→ SET EXERCISE:
Copy out every line of the records below word for word, but leave the pictures out.

(Saved data entries)
════════════════
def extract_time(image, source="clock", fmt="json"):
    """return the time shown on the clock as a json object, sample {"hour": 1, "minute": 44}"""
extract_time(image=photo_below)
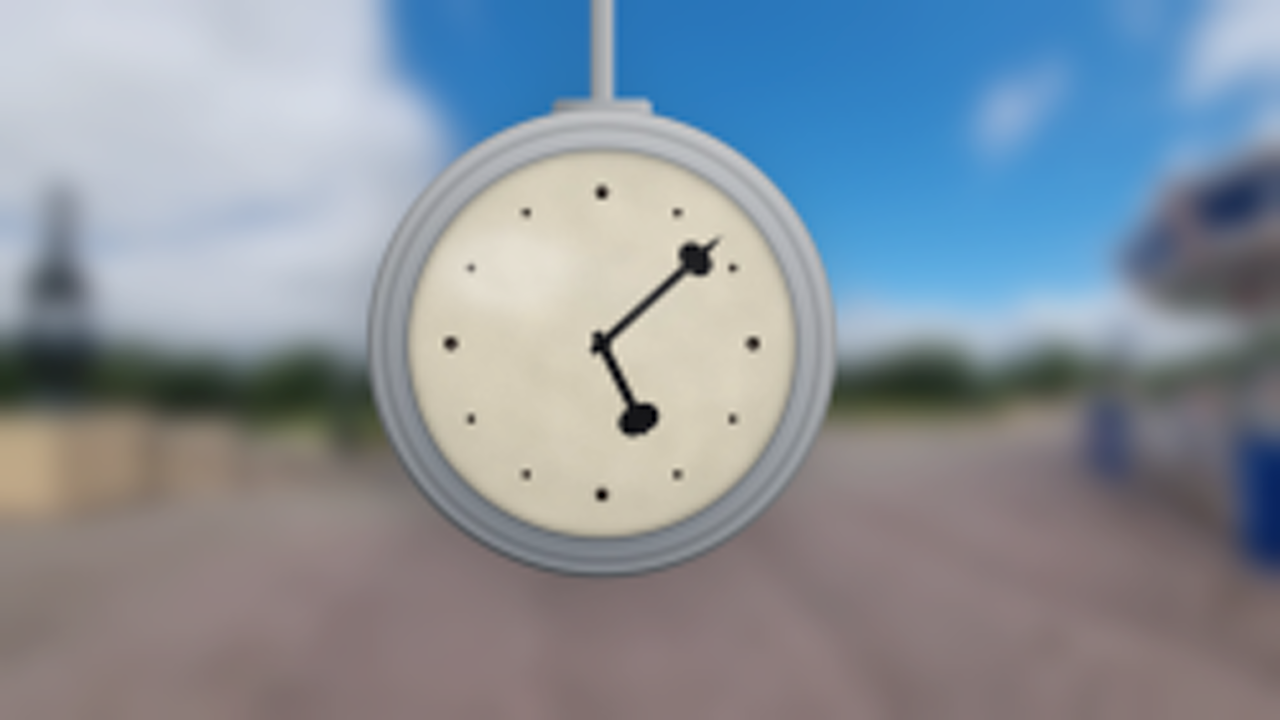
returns {"hour": 5, "minute": 8}
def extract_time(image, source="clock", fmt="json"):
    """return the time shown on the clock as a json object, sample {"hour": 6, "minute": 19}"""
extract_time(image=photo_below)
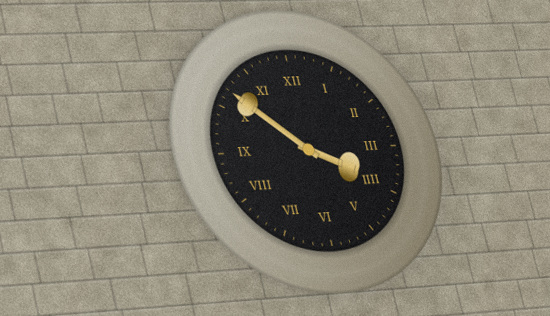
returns {"hour": 3, "minute": 52}
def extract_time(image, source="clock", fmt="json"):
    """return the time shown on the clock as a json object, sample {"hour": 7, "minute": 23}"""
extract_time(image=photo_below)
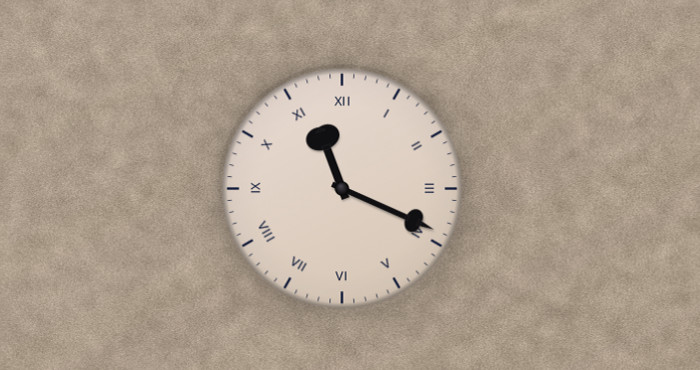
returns {"hour": 11, "minute": 19}
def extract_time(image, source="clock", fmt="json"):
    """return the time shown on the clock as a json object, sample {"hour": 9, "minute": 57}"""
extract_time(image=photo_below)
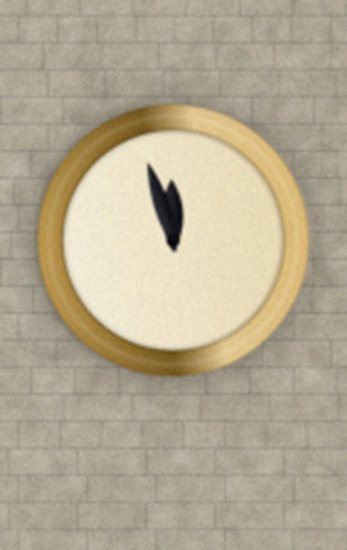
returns {"hour": 11, "minute": 57}
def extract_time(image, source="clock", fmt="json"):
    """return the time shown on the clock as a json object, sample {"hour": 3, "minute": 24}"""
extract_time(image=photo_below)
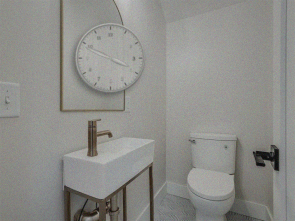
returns {"hour": 3, "minute": 49}
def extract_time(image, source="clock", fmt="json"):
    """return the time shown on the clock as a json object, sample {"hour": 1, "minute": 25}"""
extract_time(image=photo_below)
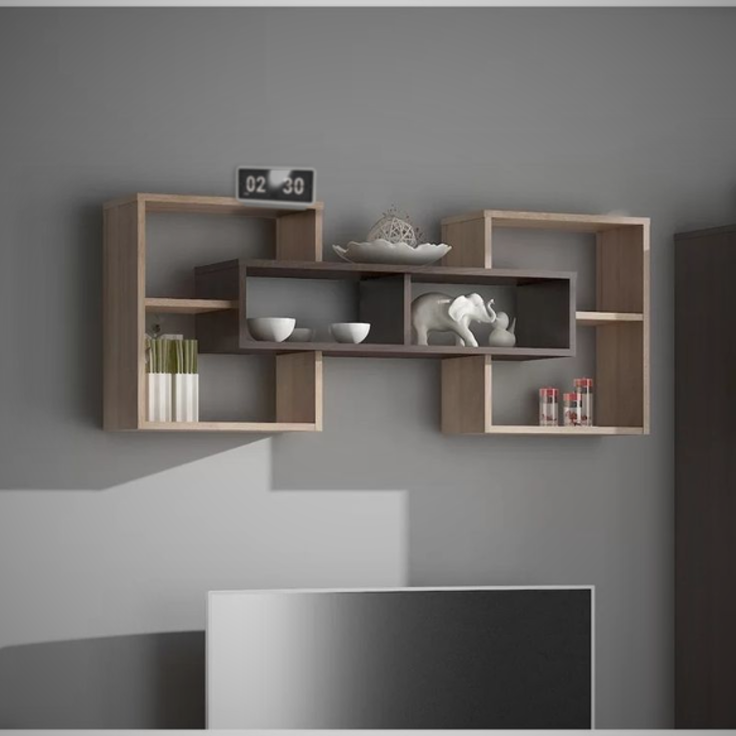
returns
════════════════
→ FINAL ANSWER:
def extract_time(image, source="clock", fmt="json"):
    """return the time shown on the clock as a json object, sample {"hour": 1, "minute": 44}"""
extract_time(image=photo_below)
returns {"hour": 5, "minute": 8}
def extract_time(image, source="clock", fmt="json"):
    """return the time shown on the clock as a json object, sample {"hour": 6, "minute": 19}"""
extract_time(image=photo_below)
returns {"hour": 3, "minute": 52}
def extract_time(image, source="clock", fmt="json"):
    """return the time shown on the clock as a json object, sample {"hour": 7, "minute": 23}"""
extract_time(image=photo_below)
returns {"hour": 11, "minute": 19}
def extract_time(image, source="clock", fmt="json"):
    """return the time shown on the clock as a json object, sample {"hour": 9, "minute": 57}"""
extract_time(image=photo_below)
returns {"hour": 11, "minute": 57}
def extract_time(image, source="clock", fmt="json"):
    """return the time shown on the clock as a json object, sample {"hour": 3, "minute": 24}"""
extract_time(image=photo_below)
returns {"hour": 3, "minute": 49}
def extract_time(image, source="clock", fmt="json"):
    """return the time shown on the clock as a json object, sample {"hour": 1, "minute": 25}"""
extract_time(image=photo_below)
returns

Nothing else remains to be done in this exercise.